# [Task inputs]
○ ○ ○ ○ ○ ○ ○
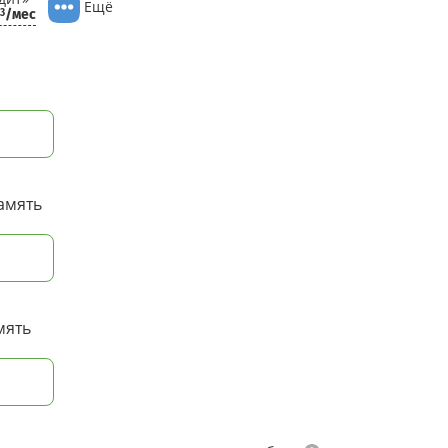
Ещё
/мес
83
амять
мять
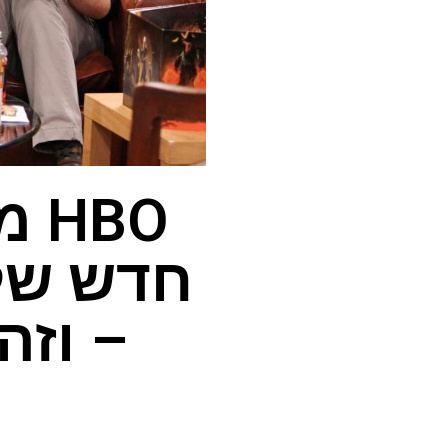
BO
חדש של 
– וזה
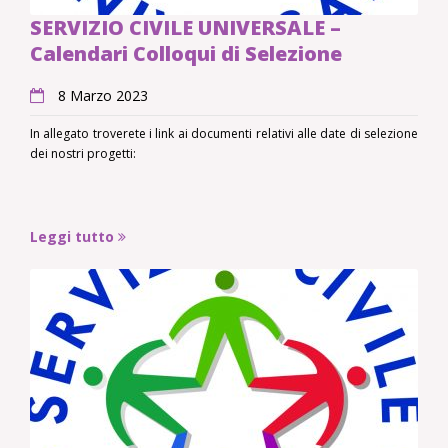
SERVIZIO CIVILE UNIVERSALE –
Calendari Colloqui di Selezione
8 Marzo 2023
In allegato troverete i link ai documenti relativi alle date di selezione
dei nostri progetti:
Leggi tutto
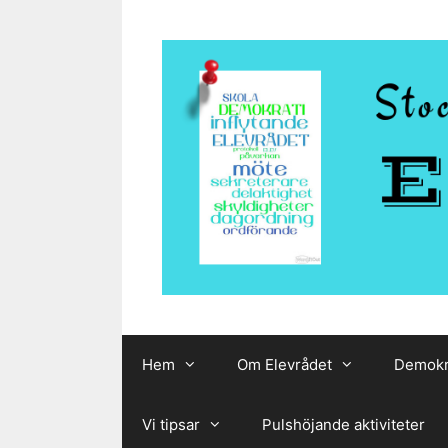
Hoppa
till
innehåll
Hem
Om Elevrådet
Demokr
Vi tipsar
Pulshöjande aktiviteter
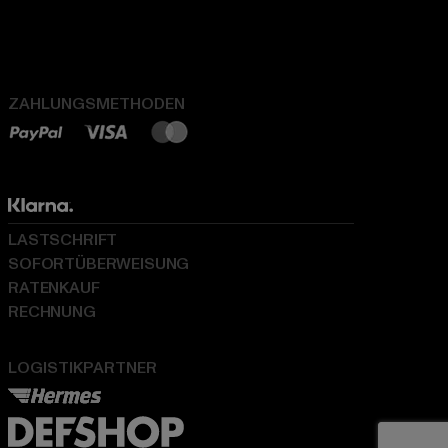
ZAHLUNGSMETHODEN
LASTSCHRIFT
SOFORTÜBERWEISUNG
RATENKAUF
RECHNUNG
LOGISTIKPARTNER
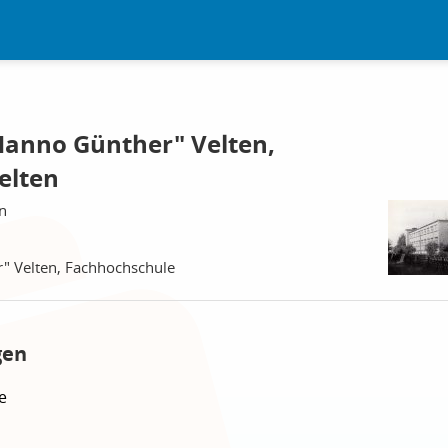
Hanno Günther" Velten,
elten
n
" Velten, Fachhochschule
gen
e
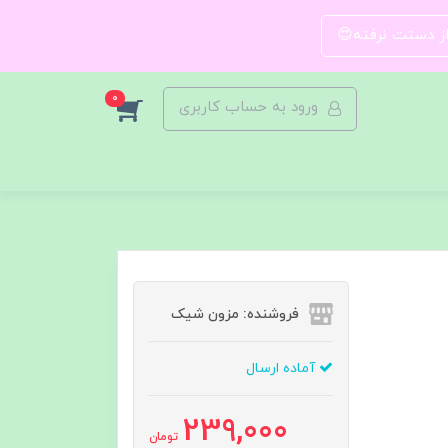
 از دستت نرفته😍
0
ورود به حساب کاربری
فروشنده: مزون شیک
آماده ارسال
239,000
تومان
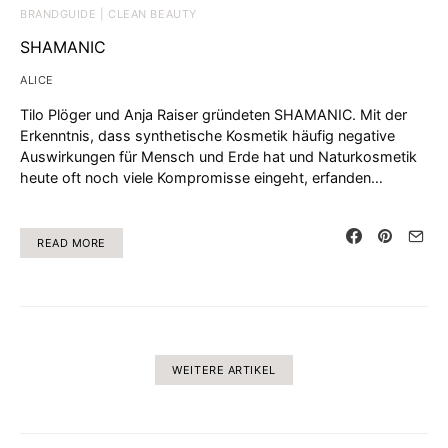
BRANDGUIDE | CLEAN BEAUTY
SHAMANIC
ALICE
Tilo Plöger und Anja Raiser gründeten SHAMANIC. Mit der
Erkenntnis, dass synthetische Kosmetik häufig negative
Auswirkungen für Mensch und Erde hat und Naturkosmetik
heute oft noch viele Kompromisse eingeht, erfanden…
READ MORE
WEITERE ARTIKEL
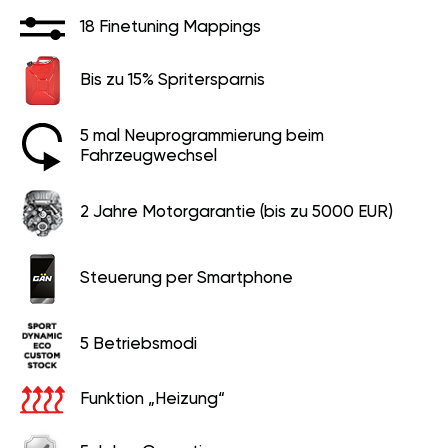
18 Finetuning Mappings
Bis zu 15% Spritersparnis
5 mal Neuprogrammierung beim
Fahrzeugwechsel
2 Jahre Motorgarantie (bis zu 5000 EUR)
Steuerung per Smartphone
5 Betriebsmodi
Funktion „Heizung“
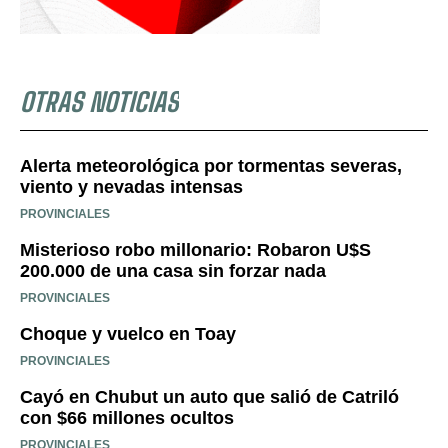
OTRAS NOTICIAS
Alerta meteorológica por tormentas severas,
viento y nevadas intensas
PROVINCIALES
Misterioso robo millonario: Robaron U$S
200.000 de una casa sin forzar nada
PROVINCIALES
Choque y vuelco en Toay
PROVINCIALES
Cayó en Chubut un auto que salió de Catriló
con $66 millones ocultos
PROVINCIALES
○ ○ ○ ○ ○ ○ ○
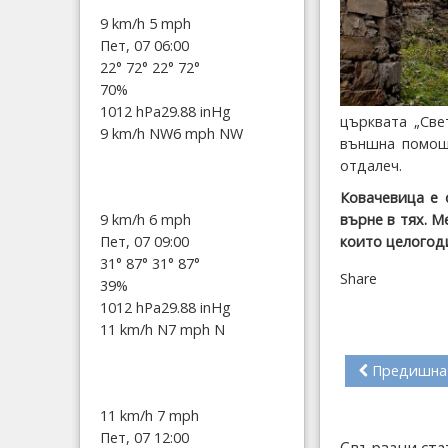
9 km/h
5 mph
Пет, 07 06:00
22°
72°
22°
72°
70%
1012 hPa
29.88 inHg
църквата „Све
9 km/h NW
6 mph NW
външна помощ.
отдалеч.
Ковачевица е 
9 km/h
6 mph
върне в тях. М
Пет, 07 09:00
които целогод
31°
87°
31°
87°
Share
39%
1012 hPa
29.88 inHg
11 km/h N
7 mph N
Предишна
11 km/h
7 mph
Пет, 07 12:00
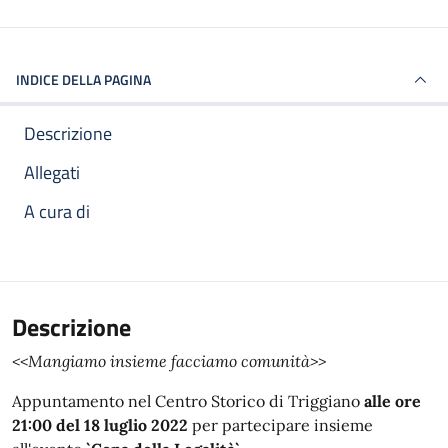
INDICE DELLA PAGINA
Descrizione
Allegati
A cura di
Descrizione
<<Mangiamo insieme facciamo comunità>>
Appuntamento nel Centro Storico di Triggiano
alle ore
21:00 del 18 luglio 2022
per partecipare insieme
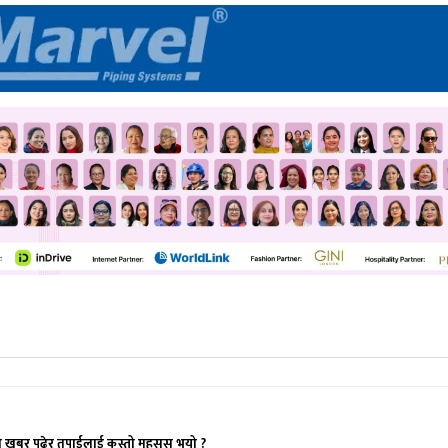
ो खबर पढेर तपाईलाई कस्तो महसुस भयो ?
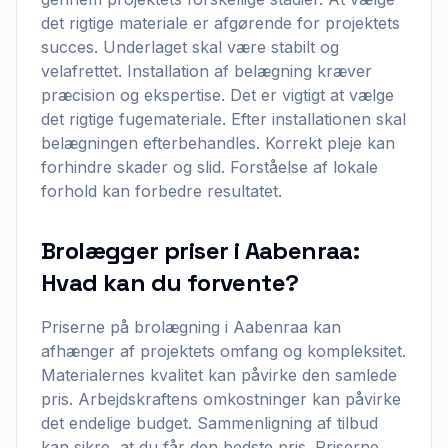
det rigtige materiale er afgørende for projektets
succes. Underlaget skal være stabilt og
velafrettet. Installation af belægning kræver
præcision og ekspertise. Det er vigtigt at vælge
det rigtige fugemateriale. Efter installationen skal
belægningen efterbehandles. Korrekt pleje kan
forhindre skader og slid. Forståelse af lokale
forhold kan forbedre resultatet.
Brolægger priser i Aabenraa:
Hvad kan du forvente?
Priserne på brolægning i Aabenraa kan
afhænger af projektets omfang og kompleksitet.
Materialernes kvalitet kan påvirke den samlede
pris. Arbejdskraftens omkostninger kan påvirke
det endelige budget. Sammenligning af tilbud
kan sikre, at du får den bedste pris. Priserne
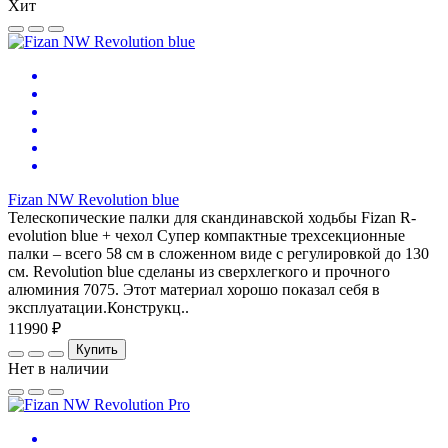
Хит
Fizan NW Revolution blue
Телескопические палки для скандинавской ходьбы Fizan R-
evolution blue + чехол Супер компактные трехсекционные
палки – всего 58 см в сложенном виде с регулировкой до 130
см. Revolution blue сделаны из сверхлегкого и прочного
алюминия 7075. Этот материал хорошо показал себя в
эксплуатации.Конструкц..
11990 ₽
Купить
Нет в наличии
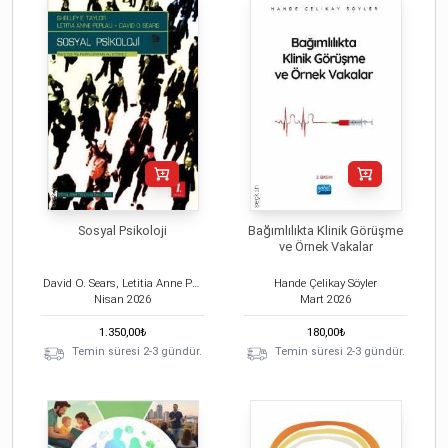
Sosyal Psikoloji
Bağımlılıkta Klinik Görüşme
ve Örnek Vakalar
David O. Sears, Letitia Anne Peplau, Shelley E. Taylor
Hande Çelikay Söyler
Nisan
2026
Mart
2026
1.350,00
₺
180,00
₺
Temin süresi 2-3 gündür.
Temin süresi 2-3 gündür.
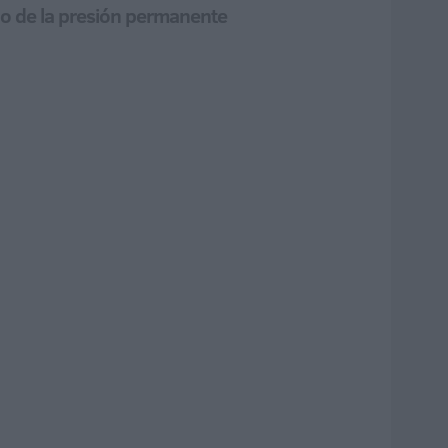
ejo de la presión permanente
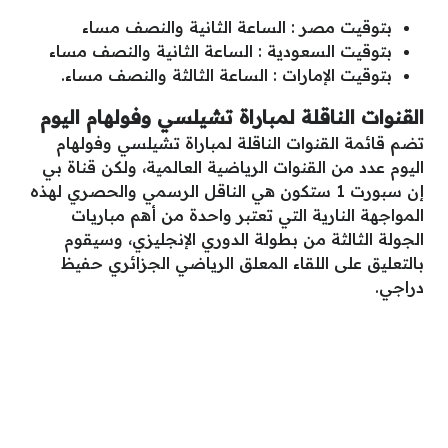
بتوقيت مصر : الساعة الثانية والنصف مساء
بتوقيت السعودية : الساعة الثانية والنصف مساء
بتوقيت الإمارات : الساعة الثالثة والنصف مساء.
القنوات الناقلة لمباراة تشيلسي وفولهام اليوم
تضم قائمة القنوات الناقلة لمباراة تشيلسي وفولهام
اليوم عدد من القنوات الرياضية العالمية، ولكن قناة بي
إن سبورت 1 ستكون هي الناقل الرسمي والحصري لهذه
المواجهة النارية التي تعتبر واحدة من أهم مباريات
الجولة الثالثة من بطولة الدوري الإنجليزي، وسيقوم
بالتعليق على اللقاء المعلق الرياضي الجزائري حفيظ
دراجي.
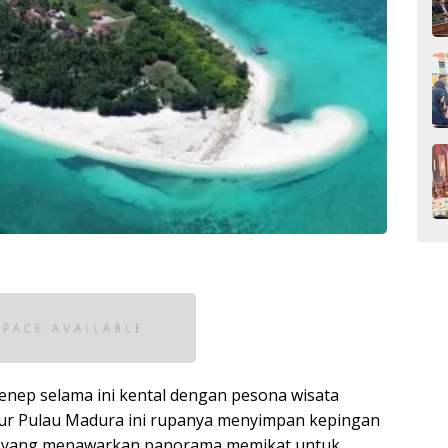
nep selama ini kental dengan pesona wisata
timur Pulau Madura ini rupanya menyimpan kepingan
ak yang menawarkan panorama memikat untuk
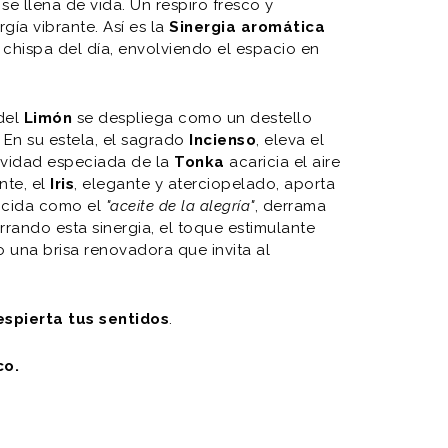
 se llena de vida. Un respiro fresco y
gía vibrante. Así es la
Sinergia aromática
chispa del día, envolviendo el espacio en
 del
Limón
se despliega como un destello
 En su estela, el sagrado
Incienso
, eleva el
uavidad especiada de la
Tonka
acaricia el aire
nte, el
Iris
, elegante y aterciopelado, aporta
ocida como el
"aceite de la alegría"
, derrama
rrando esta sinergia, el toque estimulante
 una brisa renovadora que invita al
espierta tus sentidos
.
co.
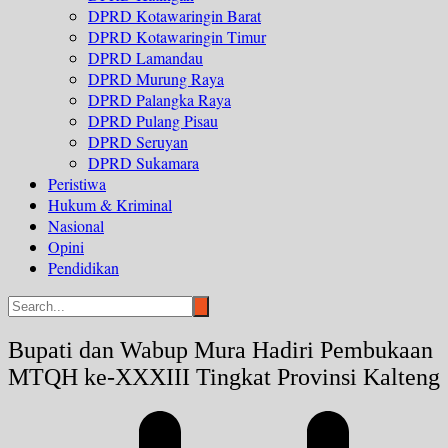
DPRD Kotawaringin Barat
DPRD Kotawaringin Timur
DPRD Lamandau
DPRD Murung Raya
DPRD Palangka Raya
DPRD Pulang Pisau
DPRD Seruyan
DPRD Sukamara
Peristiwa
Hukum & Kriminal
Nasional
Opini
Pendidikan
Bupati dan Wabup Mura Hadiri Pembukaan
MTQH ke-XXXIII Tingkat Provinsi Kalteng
○ ○ ○ ○ ○ ○ ○
# [Problem description]
The material above holds pictures; leave them out and set down exactly the lines from the line with "см. Revolution blue" to the line with "acaricia el aire", both included.

# [Solved problem]
см. Revolution blue сделаны из сверхлегкого и прочного
алюминия 7075. Этот материал хорошо показал себя в
эксплуатации.Конструкц..
11990 ₽
Купить
Нет в наличии
Sosyal Psikoloji
Bağımlılıkta Klinik Görüşme
ve Örnek Vakalar
David O. Sears, Letitia Anne Peplau, Shelley E. Taylor
Hande Çelikay Söyler
Nisan
2026
Mart
2026
1.350,00
₺
180,00
₺
Temin süresi 2-3 gündür.
Temin süresi 2-3 gündür.
ejo de la presión permanente
بتوقيت مصر : الساعة الثانية والنصف مساء
بتوقيت السعودية : الساعة الثانية والنصف مساء
بتوقيت الإمارات : الساعة الثالثة والنصف مساء.
القنوات الناقلة لمباراة تشيلسي وفولهام اليوم
تضم قائمة القنوات الناقلة لمباراة تشيلسي وفولهام
اليوم عدد من القنوات الرياضية العالمية، ولكن قناة بي
إن سبورت 1 ستكون هي الناقل الرسمي والحصري لهذه
المواجهة النارية التي تعتبر واحدة من أهم مباريات
الجولة الثالثة من بطولة الدوري الإنجليزي، وسيقوم
بالتعليق على اللقاء المعلق الرياضي الجزائري حفيظ
دراجي.
nep selama ini kental dengan pesona wisata
timur Pulau Madura ini rupanya menyimpan kepingan
ak yang menawarkan panorama memikat untuk
 se llena de vida. Un respiro fresco y
gía vibrante. Así es la
Sinergia aromática
chispa del día, envolviendo el espacio en
 del
Limón
se despliega como un destello
 En su estela, el sagrado
Incienso
, eleva el
uavidad especiada de la
Tonka
acaricia el aire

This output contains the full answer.